◆ **What to produce**
Could you filter the records below and keep only the lines with the word "como"?

◆ **Provided entries**
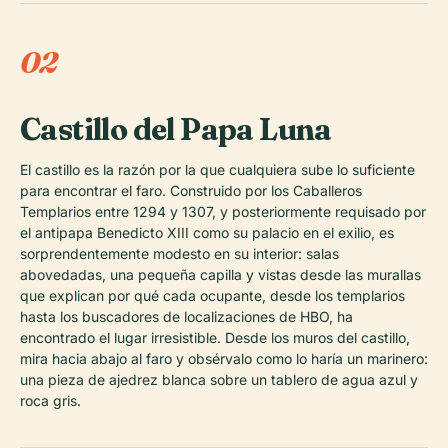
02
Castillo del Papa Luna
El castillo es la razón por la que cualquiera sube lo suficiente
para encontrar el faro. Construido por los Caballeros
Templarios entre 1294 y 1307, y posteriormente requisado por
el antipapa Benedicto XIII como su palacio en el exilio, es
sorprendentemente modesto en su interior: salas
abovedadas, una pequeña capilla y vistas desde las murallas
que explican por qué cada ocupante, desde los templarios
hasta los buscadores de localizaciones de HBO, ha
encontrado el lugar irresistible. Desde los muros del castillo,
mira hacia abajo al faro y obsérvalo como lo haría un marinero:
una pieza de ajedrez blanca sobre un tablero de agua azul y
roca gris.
--
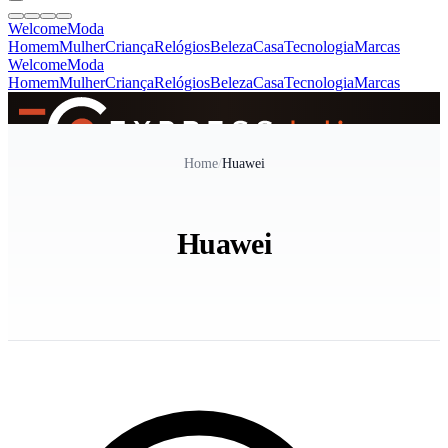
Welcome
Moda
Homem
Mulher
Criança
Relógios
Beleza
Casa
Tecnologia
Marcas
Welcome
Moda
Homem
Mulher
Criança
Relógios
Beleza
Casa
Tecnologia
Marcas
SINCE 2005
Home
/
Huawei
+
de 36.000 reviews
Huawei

◆ **Answer box**
el antipapa Benedicto XIII como su palacio en el exilio, es
mira hacia abajo al faro y obsérvalo como lo haría un marinero:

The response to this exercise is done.